A post-mortem at Arena
A problem that led to an innovation
An accidental deployment
One morning, one of our engineers intended to deploy code to our staging environment, but chose an incorrect build plan and deployed it to the production environment. The deployed code came from an older branch with unfixed bugs.
Within a few moments our production monitoring system signaled that something was wrong. We jumped into action, investigated and fixed the issue within fifteen minutes. The impact on the production environment was low, but it had the potential to disrupt our clients. It warranted a post-mortem.
Post-mortem at Arena
In our post-mortems, we discuss issues in a blame-free way: we consider what happened, why it happened, and what processes can be put in place to prevent similar issues from happening in the future. It’s a nod to our human nature: we all make mistakes, even when being careful.
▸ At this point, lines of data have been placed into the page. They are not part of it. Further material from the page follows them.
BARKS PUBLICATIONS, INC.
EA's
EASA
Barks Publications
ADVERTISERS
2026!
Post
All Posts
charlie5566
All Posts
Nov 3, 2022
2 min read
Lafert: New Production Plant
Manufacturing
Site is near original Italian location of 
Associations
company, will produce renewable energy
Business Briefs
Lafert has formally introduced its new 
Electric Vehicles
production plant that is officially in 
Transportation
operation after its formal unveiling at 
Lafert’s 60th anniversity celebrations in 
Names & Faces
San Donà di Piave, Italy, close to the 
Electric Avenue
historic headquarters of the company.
The meeting takes about one hour, with some preparation before and follow-up after. It’s scheduled as soon as possible after an incident, so people clearly remember the details. The preparation is usually organized by one person, and includes:
- Constructing a timeline — so everyone can agree on the sequence of events that led to the issue
- Coming up with problems suggested by the timeline
At the beginning of the meeting, everyone reads through the timeline once more to refresh their minds. Then, the group responds to the list of possible problems using the 5 Whys technique to dig into the underlying causes. If new problems are identified, they are added to the list, sometimes leading to a “tree of whys”. Once the causes have been mapped, we discuss actions that can be taken to prevent the problems from happening again.
Following the meeting, the organizer translates the notes into a wiki doc and makes tickets for each action item. The attendees assign owners to the tickets and the wiki is shared so that everyone in the company can benefit from the lessons learned.
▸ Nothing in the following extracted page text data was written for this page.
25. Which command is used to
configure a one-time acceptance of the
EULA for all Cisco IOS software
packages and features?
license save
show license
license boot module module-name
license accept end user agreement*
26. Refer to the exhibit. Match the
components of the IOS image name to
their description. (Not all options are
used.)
A problem that led to an innovation
The production environment is unforgiving when errors are made, requiring people to be more mindful when making changes. Our main concern after the accidental deployment was that it was too easy to deploy code to that environment without checks or safeguards. Also, as we grow, we’ll have more build plans and more chances of something like this happening again.
Our timeline and the 5 Whys discussion revealed three key problems:
- Our system didn’t notify people of what was being deployed to which environment
- There were no safeguards to keep people from deploying to the wrong environment
- There was no traceability of what had been deployed where
The discussion went back and forth. At first, people suggested individual solutions for each problem. For example, for notifications, we thought about sending messages through Slack to notify people when deploys were made. As for safeguard, we considered pair programming on every deploy. We then realized that we already have a system in place that ticks all these boxes: our peer review process. We designed a new process called “Deploy by Code”.
It consists of a list of folders for each environment. Inside each folder there’s a file for each application. Some path examples:
In each file, the first sequence of non-space characters is the commit hash to be deployed. Everything else is ignored.
Those deploy files are under version control and the process works like this:
- The next commit to be deployed is prepended to a deploy file and the change is submitted for peer review
- The reviewer validates the changes and approves the deploy
- The commit is merged, triggering an automatic deploy. The environment and application are inferred from the path; the commit, from the file.
Only the first sequence of characters in the file is actually used for the deployment, so it can be followed by additional comments. As deploys are made, the resulting file contains the history of deployed commit hashes, for example:
* Deploy alarms X, Y and Z
* Deploy changes to endpoint
* Updating library XYZ
This solution reduced the likelihood of mistakes and gave us:
- A broadcast system where people or teams are notified whenever there are changes to those files
- Confirmation through peer review for deployments
- Traceability of deploys
One downside of the current implementation is that it doesn’t track deployment dependencies. If two applications need to be deployed at the same time, it’s up to the engineer to submit a Pull Request modifying both deploy files in the same deploy commit. Also, people spend a bit more time preparing the deployments, but going through the extra step of peer review makes them more mindful of what they are doing.
Additionally, we implemented new automation incrementally: one example is adding a blocking reviewer specifically for production deploy commits, which adds an extra level of awareness at little cost. The developer acknowledges that the action is intended with a single click to proceed.
Once we recognize that we are humans and make mistakes, we can create a safe space for discussion and reflection, that leads to meaningful improvements. The eventful day of the accidental deploy opened the opportunity to revisit and revamp our deploy process. We haven’t had a post-mortem on accidental deploys since then.